We were ten days in crossing the desert that separated us from Fezzan. It is without water. We travelled several hours after night and before morning, in order to avoid the torment of heat and thirst. We hastened on as rapidly as possible. On our last night’s march most of the travellers had no water left, and some had only a very small quantity. I had still four skins left, and I had had the good idea of enclosing two of my skins in the guerfehs, or large leather bags, to prevent evaporation by the sun; the other two were fastened to my camel. During the last night we marched hard until worn out with fatigue, and then halting, each slept where he could. Before closing my eyes I gave drink to such of my slaves as were thirsty; and then laid my head between my two skins. Near me lay Abd-Allah with his slaves, who drank all my water in the night, and I complained in the morning without obtaining redress.
My favourite slave was then one of the girls whom I had given with a camel to a Tibboo, as above mentioned, when I was bewildered with desire for another. About this time the poor thing was seized with what is called “the thirst of the desert,” or shôb. She had an unappeasable craving for drink; but the more water she drank the more she wanted. I feared for her life; but a Bedawin, named Khalyl, who was one of the caravan, perceiving my distress, said to me: “Give her some melted butter to drink, and her sufferings will cease.” I followed his advice, and in a very short time she was relieved. Then I placed her on a camel, for slaves usually walk, and the heat somewhat diminishing, she was quite cured. I afterwards learned that a caravan on its way to Mekka, having wandered from the right road, and having not a drop of water left, continued to exist entirely on a little melted butter for ten whole days. This is more extraordinary than what happened to my slave.
When we reached the well we halted for forty-eight hours, after which we proceeded until we reached Catroun.[58] This place is surrounded with palms, producing excellent dates, which the people eat in abundance at every repast. They likewise feed cattle and horses with them. Their territory is sandy and sterile. They are as black as the Soudanees; and consist of Tibboos who have settled there, with a small mixture of Fezzanees.
CHAPTER XI.
Mourzouk — A beggarly Court — An Ulemah — A miserable Country — Why the City flourishes — A Man of Good Faith — The Beni Seyf and the Bischr — Departure for Tripoli — A grave Assembly — Agreeable Conversation — Arrival at Gharian — Infidel Bedawins — Tripoli — Journey to Tunis — Sheikh arrives at his Father’s House — Paternal Honesty — Omar sets out again for Wadaï — The Sheikh’s Marriage — Death of his Father — Other Journeys — He goes to Egypt — Conclusion.
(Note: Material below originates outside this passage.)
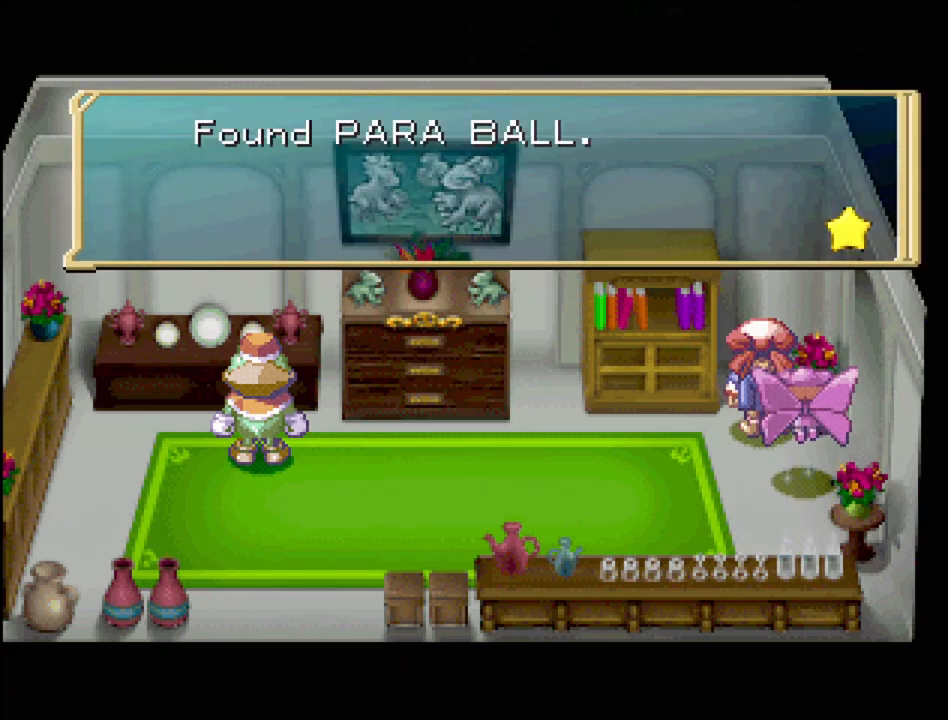
{"buttons": ["DPAD_DOWN"], "events": [[17, "CROSS", "down"], [133, "CROSS", "up"], [350, "CROSS", "down"], [433, "DPAD_DOWN", "down"], [483, "CROSS", "up"]]}
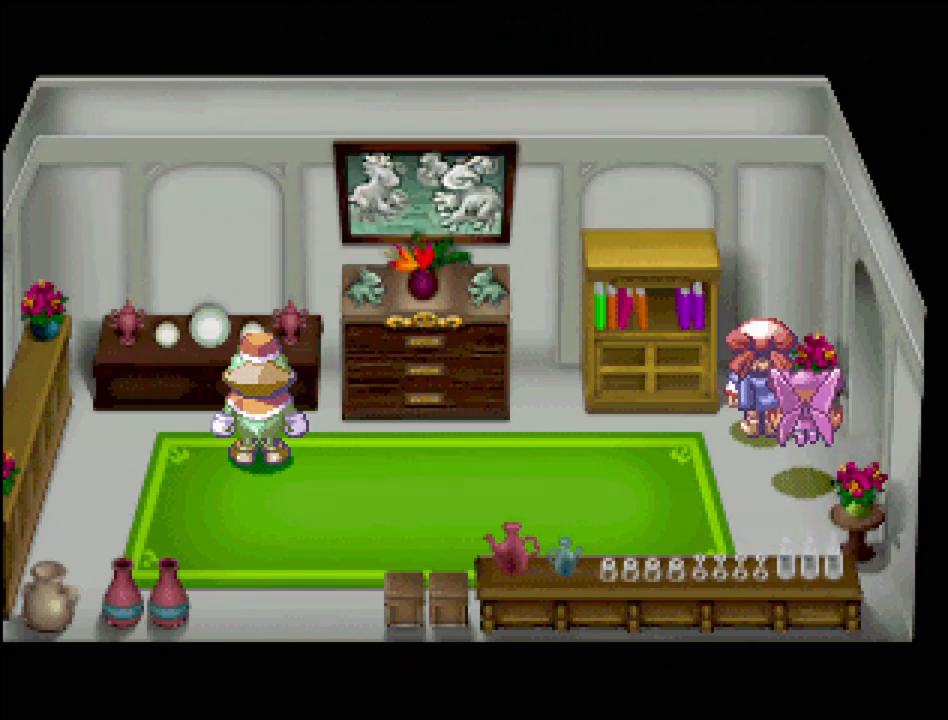
{"buttons": [], "events": [[100, "DPAD_RIGHT", "down"], [133, "DPAD_DOWN", "up"], [133, "TRIANGLE", "down"], [483, "TRIANGLE", "up"], [500, "DPAD_RIGHT", "up"]]}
Having remained three days at Catroun, we went in four more to Mourzouk, usually called Zeylah. At the gates our slaves were counted and registered by the officers of the customs, as if we had been entering a great city. But Mourzouk is a wretched borough, inhabited by blacks from Afnou, and a heterogeneous population of Arabs from Tripoli, Jalou, Aujila, and Derna. It is situated in a plain, far from any other town or village. The bazaar is miserably small, containing only fourteen shops. A market is held every afternoon for about an hour and a half; and goods are then sold by a crier, who goes up and down, announcing the prices offered.
We were presented to the Sultan, as he calls himself, although he is in reality a mere governor. He was the well-known Mountaser, who afterwards rebelled against the Pasha of Tripoli. He received us with much haughtiness, and with an attempt at state. I never saw such an enormous white turban as the one he wore. It was folded in the Mekka fashion,—that is, swelling more over the right temple than the left,—but the size was so ridiculously exaggerated, that his Majesty dared scarcely bend his head. I could not help laughing to myself at his airs of importance. He deigned to receive our presents, but addressed us not except by slight signs. Decorum in Fezzan consists in restraining the prodigality of ceremonies. The court of this mighty Sultan consisted of a number of fellows wrapped in old, worn-out blankets. They looked very wretched. I afterwards went to the Vizier Othman’s, and found him surrounded by a lot of dirty people playing on old tambourines and cracked flutes. Everything in this country is miserable. I could find no food to eat with pleasure, and spent three months there very wretchedly.[59]
Few strangers from the Magreb, or any other country, who are at all accustomed to easy living, can make up their minds to settle at Mourzouk. They say that a learned man, an Ulema, once came to teach at that city. He was immediately surrounded by disciples; the crowd came to his lessons; he was listened to with avidity—which is the supreme happiness of men of science: yet, in spite of this, one morning the worthy Ulema ran away from the place in a great hurry. He could not put up with it any longer. “It is impossible to stand it,” said he. “Wherefore?” inquired some one.—“Wherefore? Why, because it is the veritable image of hell. Hell is hot,—so is Mourzouk: the damned are black,—so are the people of Mourzouk: hell has seven gates,—so has Mourzouk. What the deuce do you expect one to do in a place which completely answers the definition of hell?” So away he went as fast as he could.
Verily, it is an abominable country. Women sell themselves for a handful of barley,—at least so they say. Besides, there is not a dish which can be eaten with pleasure; there never falls a drop of rain; man and beasts live on the same food— dates: there is the abiding-place of fever, nourished by continual feeding on dates and barley-bread. Wheat is so rare that only the great people and the Sultan can indulge in it: butter is as difficult to be got as red sulphur. What can one do with the grease which is sold at Mourzouk for kitchen-stuff? What can one do in a country where men eat clover, with a little salt, as a delicacy, where a fowl costs half a mitkal of gold, and ten eggs are charged half a riyal? I have seen servants come before the Women’s Kadi to complain that they had not enough to eat,—even of dates. In one word, merchants only have any cause to be pleased with Mourzouk; for they gain sometimes a thousand per cent there.